Purpose: To develop and evaluate a cardiovascular magnetic resonance sequence (MyoFold) for rapid myocardial tissue and movement characterization. Method: MyoFold sequentially performs joint T1/T2 mapping and cine for one left-ventricle slice within a breathing-holding of 12 heartbeats. MyoFold uses balanced Steady-State-Free-Precession (bSSFP) with 2-fold acceleration for data readout and adopts an electrocardiogram (ECG) to synchronize the cardiac cycle. MyoFold first acquires six single-shot inversion-recovery images at the diastole of the first six heartbeats. For joint T1/T2 mapping, T2 preparation (T2-prep) adds different T2 weightings to the last three images. On the remaining six heartbeats, segmented bSSFP is continuously performed for each cardiac phase for cine.
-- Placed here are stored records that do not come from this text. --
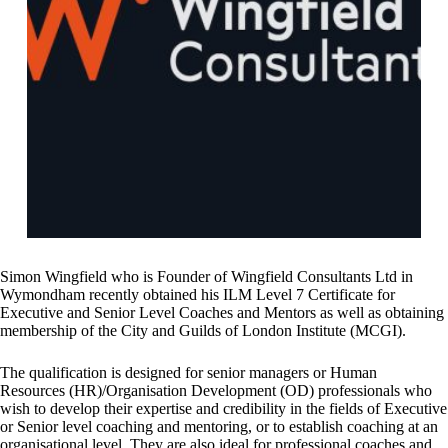
Simon Wingfield who is Founder of Wingfield Consultants Ltd in
Wymondham recently obtained his ILM Level 7 Certificate for
Executive and Senior Level Coaches and Mentors as well as obtaining
membership of the City and Guilds of London Institute (MCGI).
The qualification is designed for senior managers or Human
Resources (HR)/Organisation Development (OD) professionals who
wish to develop their expertise and credibility in the fields of Executive
or Senior level coaching and mentoring, or to establish coaching at an
organisational level. They are also ideal for professional coaches and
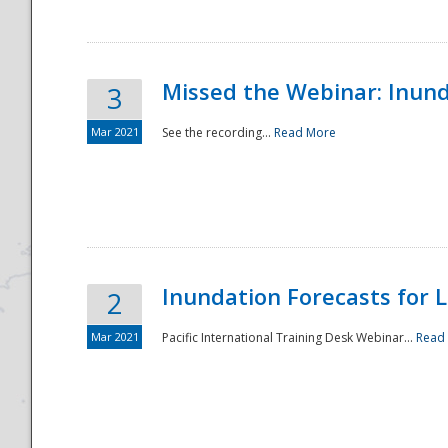
Missed the Webinar: Inunda
3
Mar 2021
See the recording...
Read More
Disaster
Inundation Forecasts for L
2
Mar 2021
Pacific International Training Desk Webinar...
Read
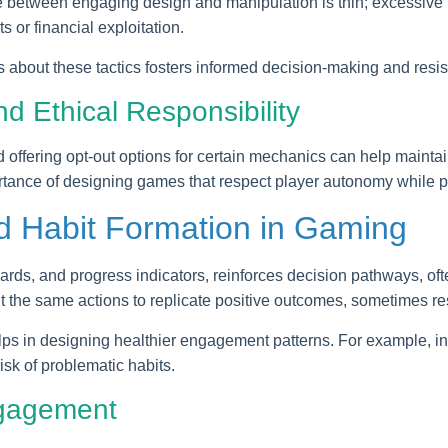
ine between engaging design and manipulation is thin; excessiv
 or financial exploitation.
s about these tactics fosters informed decision-making and resi
 Ethical Responsibility
 offering opt-out options for certain mechanics can help mainta
rtance of designing games that respect player autonomy while p
d Habit Formation in Gaming
wards, and progress indicators, reinforces decision pathways, oft
t the same actions to replicate positive outcomes, sometimes res
ps in designing healthier engagement patterns. For example, inco
sk of problematic habits.
ngagement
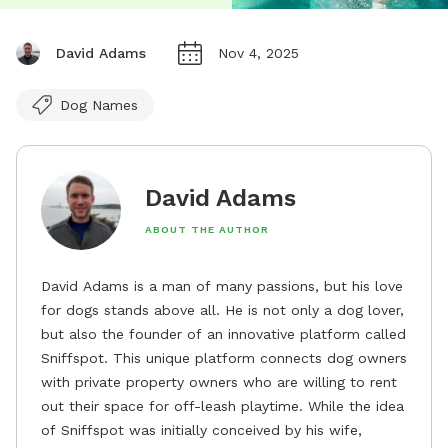
David Adams
Nov 4, 2025
Dog Names
David Adams
ABOUT THE AUTHOR
David Adams is a man of many passions, but his love
for dogs stands above all. He is not only a dog lover,
but also the founder of an innovative platform called
Sniffspot. This unique platform connects dog owners
with private property owners who are willing to rent
out their space for off-leash playtime. While the idea
of Sniffspot was initially conceived by his wife,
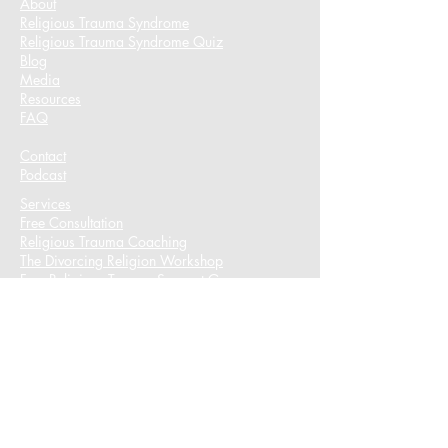
About
Religious Trauma Syndrome
Religious Trauma Syndrome Quiz
Blog
Media
Resources
FAQ
Contact
Podcast​
Services
Free Consultation
Religious Trauma Coaching
The Divorcing Religion Workshop​
Free Religious Trauma Support Group
Free Book Resources
Free Religious Trauma Coping Strategies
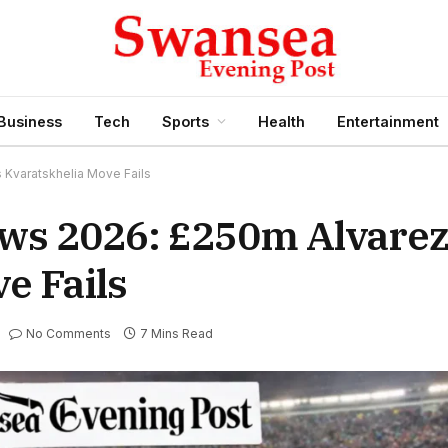
Business
Tech
Sports
Health
Entertainment
 Kvaratskhelia Move Fails
ws 2026: £250m Alvarez
e Fails
No Comments
7 Mins Read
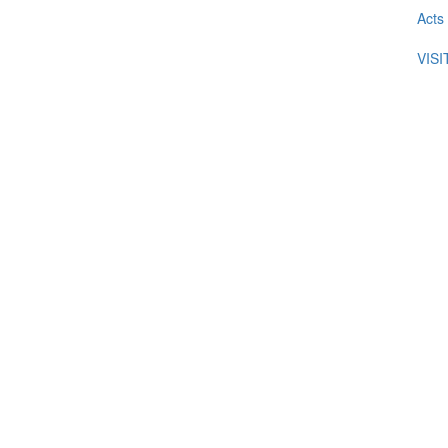
Acts
VIS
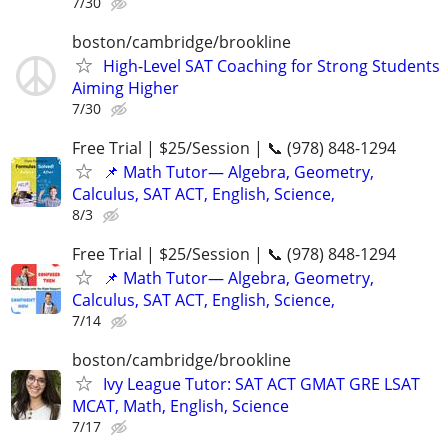
7/30
boston/cambridge/brookline
High-Level SAT Coaching for Strong Students
Aiming Higher
7/30
Free Trial | $25/Session | 📞 (978) 848-1294
📌 Math Tutor— Algebra, Geometry,
Calculus, SAT ACT, English, Science,
8/3
Free Trial | $25/Session | 📞 (978) 848-1294
📌 Math Tutor— Algebra, Geometry,
Calculus, SAT ACT, English, Science,
7/14
boston/cambridge/brookline
Ivy League Tutor: SAT ACT GMAT GRE LSAT
MCAT, Math, English, Science
7/17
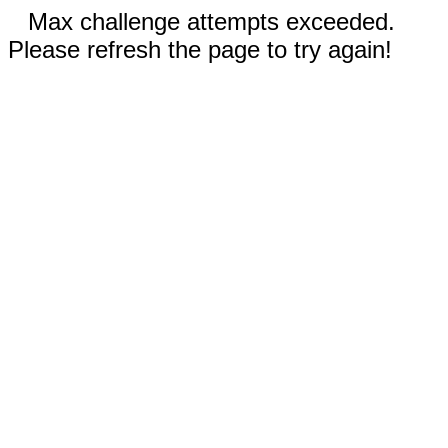
Max challenge attempts exceeded.
Please refresh the page to try again!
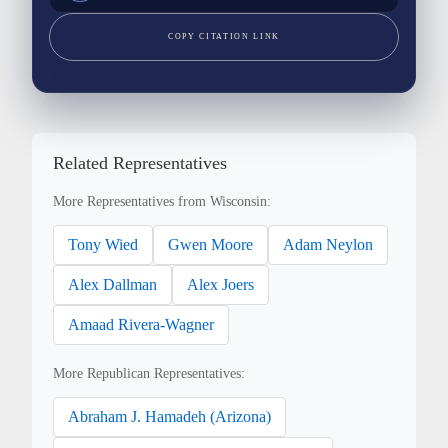
COPY CITATION LINK
Related Representatives
More Representatives from Wisconsin:
Tony Wied
Gwen Moore
Adam Neylon
Alex Dallman
Alex Joers
Amaad Rivera-Wagner
More Republican Representatives:
Abraham J. Hamadeh (Arizona)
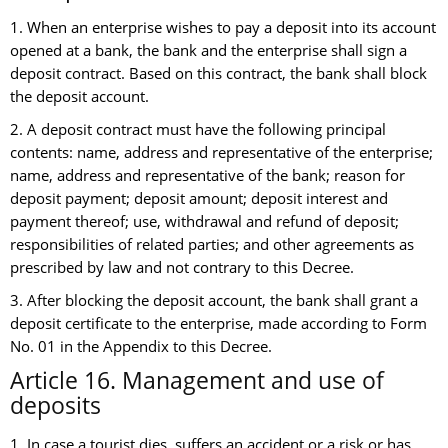
1. When an enterprise wishes to pay a deposit into its account
opened at a bank, the bank and the enterprise shall sign a
deposit contract. Based on this contract, the bank shall block
the deposit account.
2. A deposit contract must have the following principal
contents: name, address and representative of the enterprise;
name, address and representative of the bank; reason for
deposit payment; deposit amount; deposit interest and
payment thereof; use, withdrawal and refund of deposit;
responsibilities of related parties; and other agreements as
prescribed by law and not contrary to this Decree.
3. After blocking the deposit account, the bank shall grant a
deposit certificate to the enterprise, made according to Form
No. 01 in the Appendix to this Decree.
Article 16. Management and use of
deposits
1. In case a tourist dies, suffers an accident or a risk or has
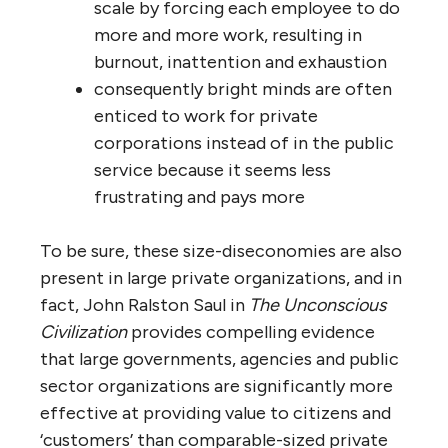
processes and services (why take the
risk?)
less collaboration means more
workarounds, more unprofessional
make-it-up-in-the-moment answers
to systemic problems and needs
less informed decision-making means
top ‘officials’ in these organizations
often make incompetent decisions
and rules, forcing employees to find
convoluted workarounds to do their
jobs without contravening higher-up
decisions
more communication errors and gaps
mean costly service mistakes,
insufferable delays and inconsistent
service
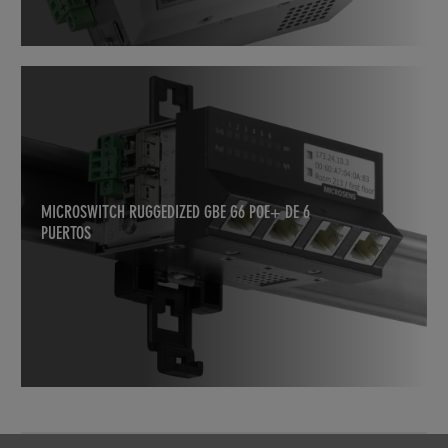
MICROSWITCH RUGGEDIZED GBE G6 POE+ DE 6
PUERTOS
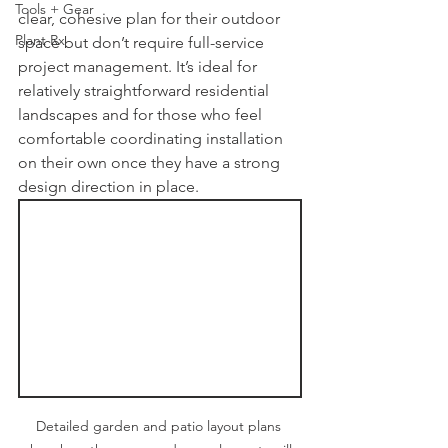
Tools + Gear
clear, cohesive plan for their outdoor 
Plant Rx
space but don’t require full-service 
project management. It’s ideal for 
relatively straightforward residential 
landscapes and for those who feel 
comfortable coordinating installation 
on their own once they have a strong 
design direction in place.
Detailed garden and patio layout plans 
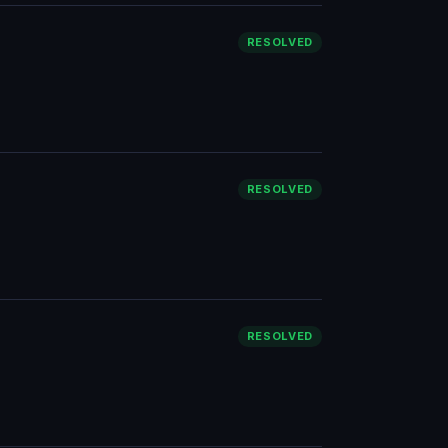
RESOLVED
RESOLVED
RESOLVED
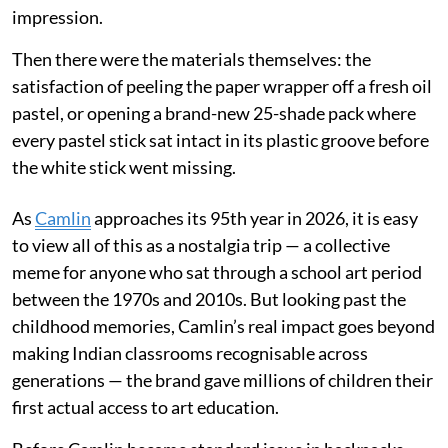
impression.
Then there were the materials themselves: the
satisfaction of peeling the paper wrapper off a fresh oil
pastel, or opening a brand-new 25-shade pack where
every pastel stick sat intact in its plastic groove before
the white stick went missing.
As
Camlin
approaches its 95th year in 2026, it is easy
to view all of this as a nostalgia trip — a collective
meme for anyone who sat through a school art period
between the 1970s and 2010s. But looking past the
childhood memories, Camlin’s real impact goes beyond
making Indian classrooms recognisable across
generations — the brand gave millions of children their
first actual access to art education.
We build a neural network and trained it using the numerical simulation of MyoFold for T1 and T2 calculations. MyoFold was validated through phantom and in-vivo experiments and compared to MOLLI, SASHA, T2-prep bSSFP, and convention cine. Results: MyoFold phantom T1 had a 10% overestimation while MyoFold T2 had high accuracy. MyoFold in-vivo T1 had comparable accuracy to that of SASHA and precision to that of MOLLI. MyoFold had good agreement with T2-prep bSSFP in myocardium T2 measurement. There was no difference in the myocardium thickness measurement between the MyoFold cine and convention cine. Conclusion: MyoFold can simultaneously quantify myocardial tissue and movement, with accuracy and precision comparable to dedicated sequences, saving three-fold scan time.